図11は、本変形例に係るオーバーヘッド型スキャナ70を示す側面図である。本変形例に係るオーバーヘッド型スキャナ70は、転倒時に光学ユニット20が載置面2に接触した場合に、光学ユニット20に対して戻り方向Y2の力が作用するように揺動限界の位置が定められている。これにより、光学ユニット20が揺動限界位置を超えて回転してしまうことが抑制され、光学ユニット20が保護される。
【0079】
図11には、オーバーヘッド型スキャナ70が転倒し、揺動限界位置にある光学ユニット20が載置面2に接地した状態が示されている。

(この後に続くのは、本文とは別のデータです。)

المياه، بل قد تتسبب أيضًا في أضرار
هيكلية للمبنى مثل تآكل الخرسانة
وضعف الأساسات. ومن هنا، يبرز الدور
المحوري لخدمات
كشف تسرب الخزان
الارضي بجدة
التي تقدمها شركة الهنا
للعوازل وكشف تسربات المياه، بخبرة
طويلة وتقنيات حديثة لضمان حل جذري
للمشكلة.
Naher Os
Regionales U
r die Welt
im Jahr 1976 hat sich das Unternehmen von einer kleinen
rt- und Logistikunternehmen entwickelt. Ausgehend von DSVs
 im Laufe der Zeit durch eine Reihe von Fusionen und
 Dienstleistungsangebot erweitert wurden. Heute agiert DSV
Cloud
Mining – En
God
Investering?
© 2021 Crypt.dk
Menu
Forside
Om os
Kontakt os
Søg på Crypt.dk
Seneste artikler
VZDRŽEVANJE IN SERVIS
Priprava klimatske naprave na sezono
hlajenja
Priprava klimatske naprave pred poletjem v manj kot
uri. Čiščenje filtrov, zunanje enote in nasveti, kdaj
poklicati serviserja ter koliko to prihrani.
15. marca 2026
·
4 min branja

図11では、転倒時に光学ユニット20の本体23における送り出し方向Y1の端部23aが載置面2に当接している。このときの回転軸Xと端部23aとを結ぶ半径方向Bは、鉛直方向下方へ向かうに従い後方へ向かう傾斜を有している。言い換えると、端部23aが接地する位置は、回転軸Xから載置面2に下ろした垂線の足Hよりも台座部11側の位置である。
【0080】
これにより、光学ユニット20には、戻り方向Y2の力が働く。よって、揺動限界位置において光学ユニット20に対して更に送り出し方向Y1の力が作用することが抑制され、光学ユニット20および駆動装置31が保護される。転倒判断時に駆動装置31が光学ユニット20を待機位置に向けて移動させているときに、駆動装置31から光学ユニット20に加えられるトルクの向きと、載置面2から受ける力により光学ユニット20に発生するトルクの向きとが一致することで、駆動装置31の負荷が軽減される。
【0081】
上記の実施形態および変形例に開示された内容は、適宜組み合わせて実施することができる。